Tevens zien we dat de Bijbel net zo goed als de Koran door fanatici toegeëigend kan worden voor hun eigen verderfelijke en gewelddadige doeleinden, wanneer een groep rechts-extremistische Israëliërs een rockconcert houdt ter verering van Samson. Ze zingen de tekst: “Wreek één van mijn twee ogen”, en voegen hieraan toe ”…op Palestina. Wraak, Wraak, Wraak!”. Dit is de grootste verdienste van Mograbi’s documentaire: het op zijn kop zetten van aangenomen “waarheden” en vooroordelen en de blik op een ander naar binnen te laten richten. Pas wanneer we ons moreel niet superieur voelen dan een ander en een stap terug proberen te doen om de zaken in meer perspectief te zien, kunnen wederzijds bevredigende oplossingen tot de mogelijkheden behoren.

Desalniettemin had de boodschap sterker kunnen overkomen indien er meer de nadruk was gelegd op de ernst van de onderdrukking en het inperken van vrijheid dan op de begrijpelijkheid van de zelfmoordacties op zich en de aanwezigheid van deze impulsen aan beide kanten. Wanneer we dialoog horen als “Israël moet zich zorgen maken wanneer meer mensen de dood boven het leven verkiezen” (van Mograbi’s Palestijnse gesprekspartner), en “Het zijn dit soort acties die voor zelfmoordaanslagen zorgen” (wanneer een man uit het bezette gebied een tijd lang op een steen moet staan bij een checkpoint), zonder dat hier een brede context of kritische noot bij geleverd wordt, komt de film, ondanks de waarheid van deze uitlatingen, toch wat te retorisch en vergevend over. Immers, de zelfmoordacties geven dan wel aan dat ze bereid zijn te sterven voor hun vrijheid en wijzen op de uitzichtloosheid van hun situatie, maar het feit dat ze vooral onschuldige burgers ombrengen met hun desperate acties, zou niet op sympathie moeten kunnen rekenen. Terwijl dit bijna gesuggereerd wordt in Mograbi’s documentaire.

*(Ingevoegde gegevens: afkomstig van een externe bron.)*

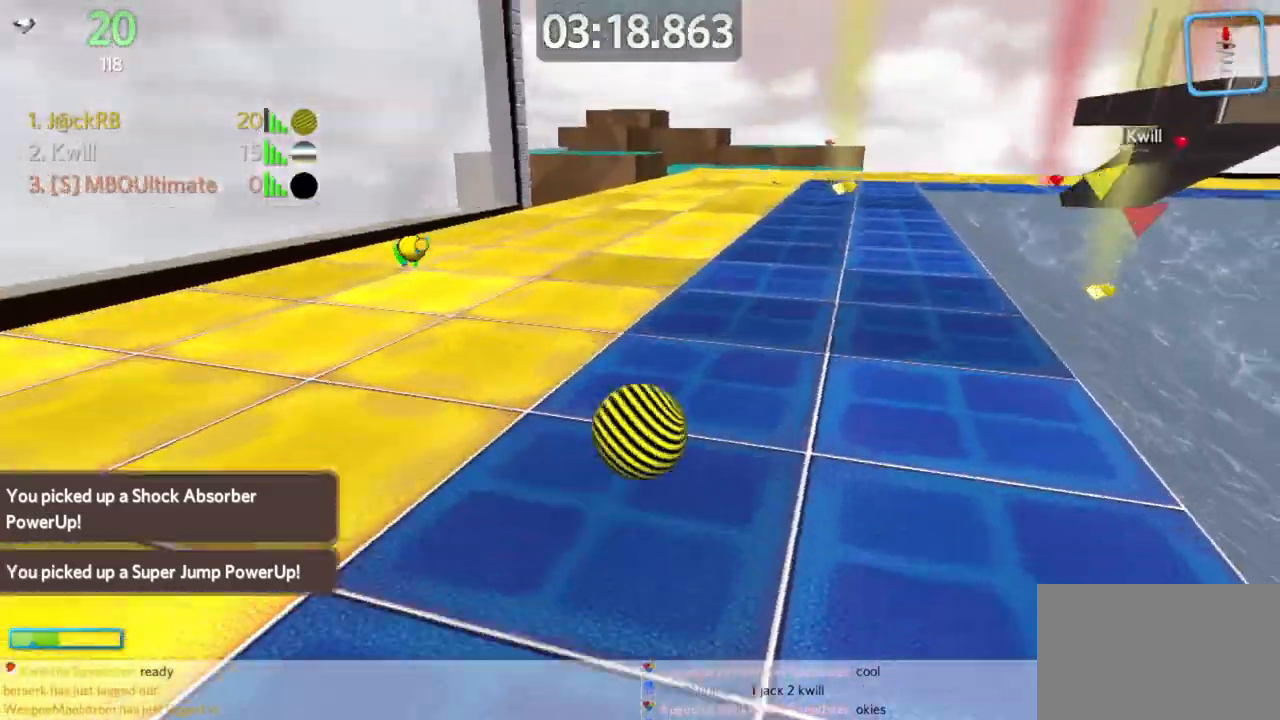
{"keys": ["w"], "mouse": [], "events": [[50, "space", "up"], [183, "d", "up"]]}
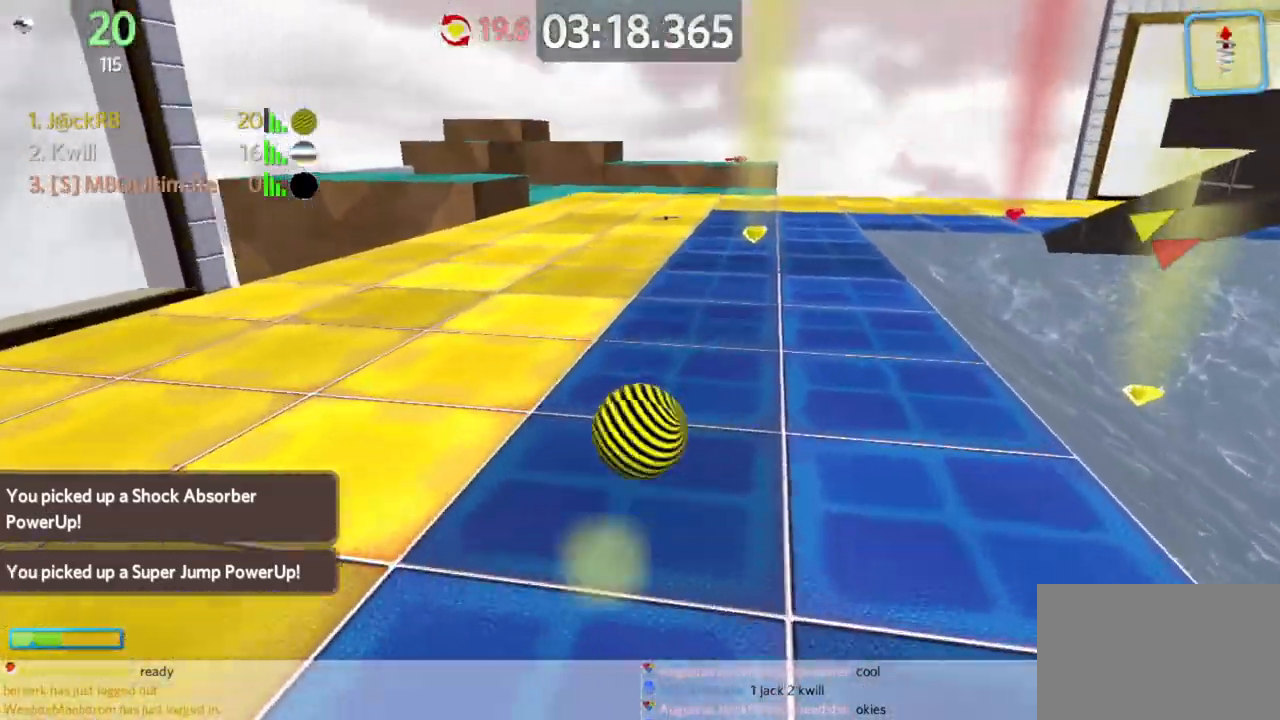
{"keys": ["d"], "mouse": [], "events": [[67, "d", "down"], [67, "w", "up"], [150, "d", "up"], [150, "s", "down"], [200, "a", "down"], [350, "a", "up"], [350, "d", "down"], [400, "s", "up"]]}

Maar ook al is Mograbi’s docu niet bijster subtiel, de film heeft geen pretenties om een zo volledig mogelijk beeld te geven, en verschillende kanten aan het woord te laten. Mograbi is een (oud) vredesactivist en zijn motieven mogen duidelijk zijn, zowel in deze, als zijn voorgaande films: kritiek leveren op de politiek van Israël. Hij heeft een onverbloemde agenda, net als geëngageerde collega-filmmakers als Spike Lee, Nanni Moretti, of Michael Moore. Er is niets tegen een dergelijke benadering. Het is daarentegen juist moedig en waardevol dat deze mensen opstaan en filmisch kritiek durven leveren op regeringen en specifieke praktijken. En afgezien van de telefoongesprekken die filmisch gezien oninteressant, want erg statisch, overkomen, en het constante terugkomen van in feite dezelfde boodschap of parallellen, is ‘Avenge But One Of My Two Eyes’ een uitermate fascinerend betoog geworden.